Chandigarh, January 19.2020: If India has to be a US$ 5 trillion (Rs. 350 Lakh-Crore) economy, our students need to learn to Think Computationally, which is what advanced economies are mastering and Urvi Guglani, a technology evangelist from the University of California, Berkeley (USA), is advocating in India.
UC Berkeley is the number one public university in the world in Computer Science and has 22 Nobel Laureates and has won over 350 Olympic medals over its 150 years.
Urvi is propagating the concept of Computational Thinking (CT), which helps students develop skills to solve problems in the new digital age. On Wednesday, Urvi took two workshops in Manav Mangal World School Mohali.

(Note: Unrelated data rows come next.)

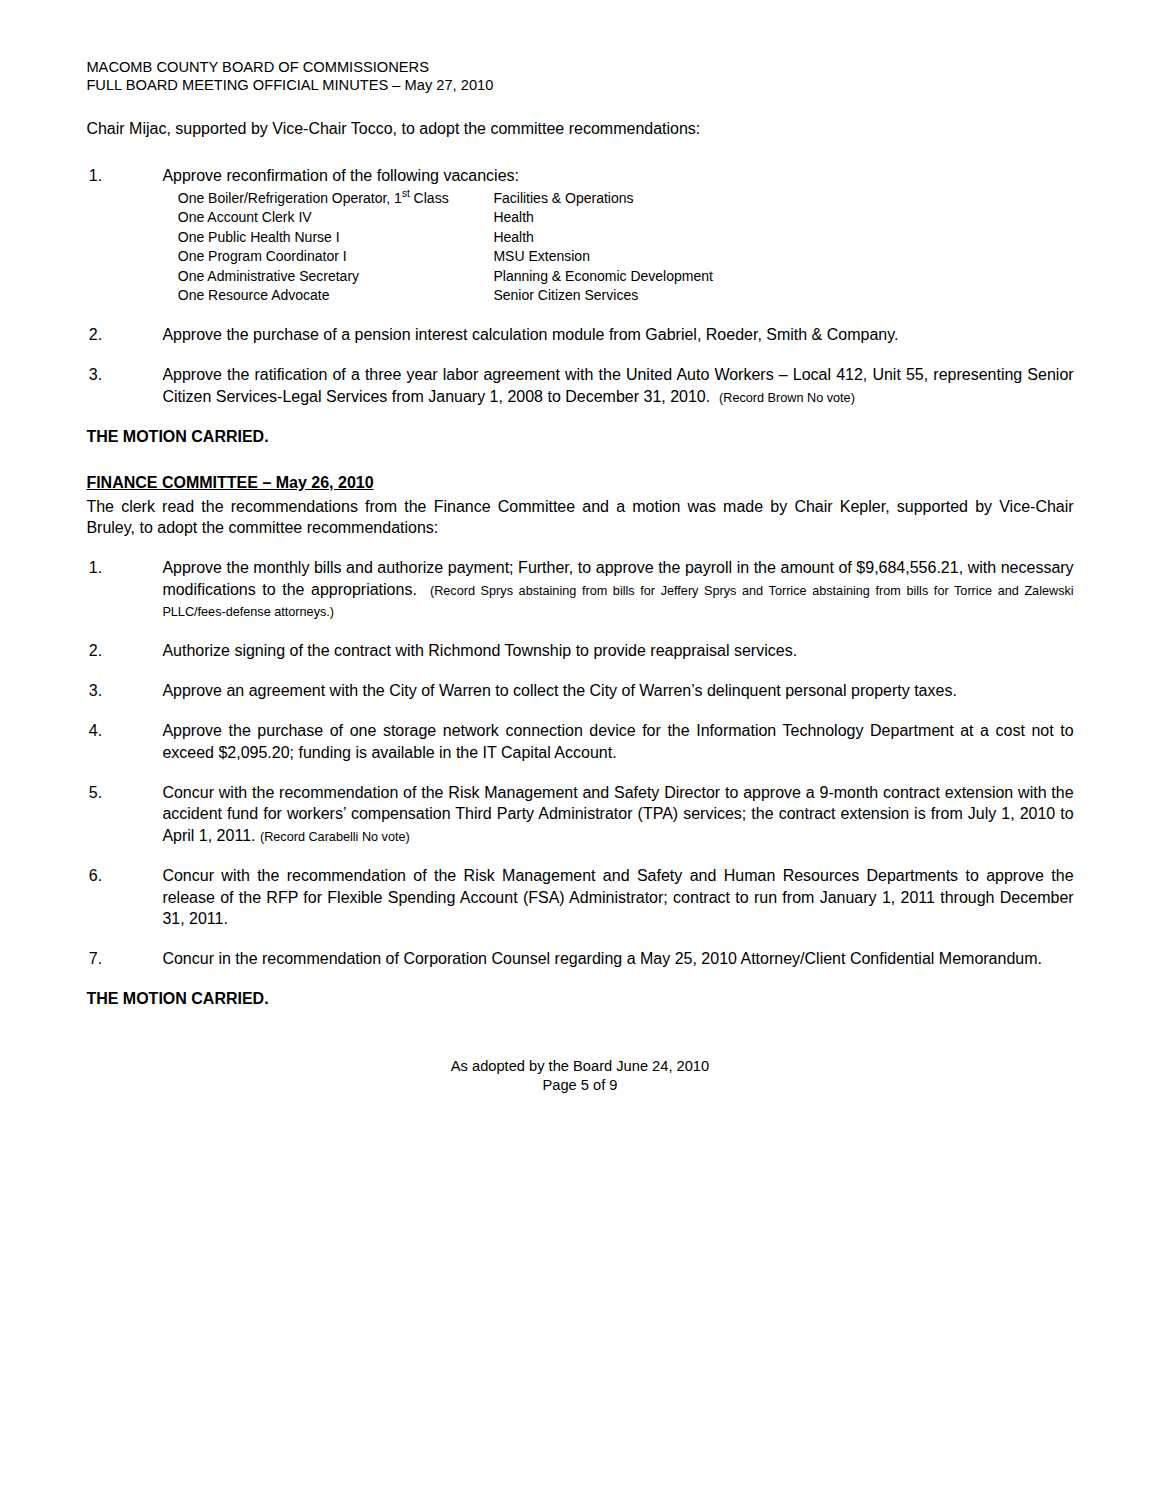MACOMB COUNTY BOARD OF COMMISSIONERS
FULL BOARD MEETING OFFICIAL MINUTES – May 27, 2010
Chair Mijac, supported by Vice-Chair Tocco, to adopt the committee recommendations:
1.
Approve reconfirmation of the following vacancies:
| One Boiler/Refrigeration Operator, 1 st Class | Facilities & Operations |
| One Account Clerk IV | Health |
| One Public Health Nurse I | Health |
| One Program Coordinator I | MSU Extension |
| One Administrative Secretary | Planning & Economic Development |
| One Resource Advocate | Senior Citizen Services |
2.
Approve the purchase of a pension interest calculation module from Gabriel, Roeder, Smith & Company.
3.
Approve the ratification of a three year labor agreement with the United Auto Workers – Local 412, Unit 55, representing Senior Citizen Services-Legal Services from January 1, 2008 to December 31, 2010. (Record Brown No vote)
THE MOTION CARRIED.
FINANCE COMMITTEE – May 26, 2010
The clerk read the recommendations from the Finance Committee and a motion was made by Chair Kepler, supported by Vice-Chair Bruley, to adopt the committee recommendations:
1.
Approve the monthly bills and authorize payment; Further, to approve the payroll in the amount of $9,684,556.21, with necessary modifications to the appropriations. (Record Sprys abstaining from bills for Jeffery Sprys and Torrice abstaining from bills for Torrice and Zalewski PLLC/fees-defense attorneys.)
2.
Authorize signing of the contract with Richmond Township to provide reappraisal services.
3.
Approve an agreement with the City of Warren to collect the City of Warren’s delinquent personal property taxes.
4.
Approve the purchase of one storage network connection device for the Information Technology Department at a cost not to exceed $2,095.20; funding is available in the IT Capital Account.
5.
Concur with the recommendation of the Risk Management and Safety Director to approve a 9-month contract extension with the accident fund for workers’ compensation Third Party Administrator (TPA) services; the contract extension is from July 1, 2010 to April 1, 2011. (Record Carabelli No vote)
6.
Concur with the recommendation of the Risk Management and Safety and Human Resources Departments to approve the release of the RFP for Flexible Spending Account (FSA) Administrator; contract to run from January 1, 2011 through December 31, 2011.
7.
Concur in the recommendation of Corporation Counsel regarding a May 25, 2010 Attorney/Client Confidential Memorandum.
THE MOTION CARRIED.
As adopted by the Board June 24, 2010
Page 5 of 9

All professions are being impacted by computers from literature to legal. Many jobs are getting wiped out from those in Kirana stores to voice call centers. At the same time, huge jobs are being created for those who understand how to harness computers.

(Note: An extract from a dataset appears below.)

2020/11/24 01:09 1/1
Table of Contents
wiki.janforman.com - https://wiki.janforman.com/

As per McKinsey, almost 30 percent of jobs in 2030 are those not even created today. These jobs are likely to be for those who can harness the computational technologies. However, the problem with computers is that they are “mindless” they cannot do something because it is obvious.
For example, if you ask a robot to take water from the well, it will continue to do even if the fields get inundated, until you ask it to stop. Hence, precise instructions need to be given. This is what Computational Thinking teaches, to analyze dispassionately, think logically, recognize patterns, and use computers to do what is logical and/or routine. “Computational Thinking will make students more employable and have a better standard of living”, says Urvi.
Sunita Ranyal, Principal, CL Aggarwal DAV School, said, “Even though all students naturally develop Computational Thinking over a period of time, exposing them at a young age to formal Computational Thinking can accelerate this skill manifold.
We are really happy that Urvi conducted such a wonderful session with our students and teachers and explained how it could be made an integral part of the core syllabus. She kept the students engaged in a fun-filled way. As the basic concepts of Computational Thinking are now clear to them, it will enable the students to develop their skills further.”
Computational Thinking (“Algo Thinking”) helps in expressing problems and their solutions in ways that a computer could execute them. It helps the students to improve their academic performance with a better understanding of logic, helps develop their creative skills and makes the communication succinct, organized and more effective.
As a result, the kids who think algorithmically test 16% higher in cognitive abilities and 75 per cent higher in logic and abstract thinking. It also opens vistas for them to enter technically demanding but remunerative professions such as blockchain.
Computational Thinking is rapidly being made compulsory in schools across the world: Germany (2004), Belgium (2007), UK (2014), New Zealand (2016), US (2016), Canada (2017), South Korea (2018), Japan & Singapore (2020), etc. CT is not something that happens overnight or within one class period or lesson.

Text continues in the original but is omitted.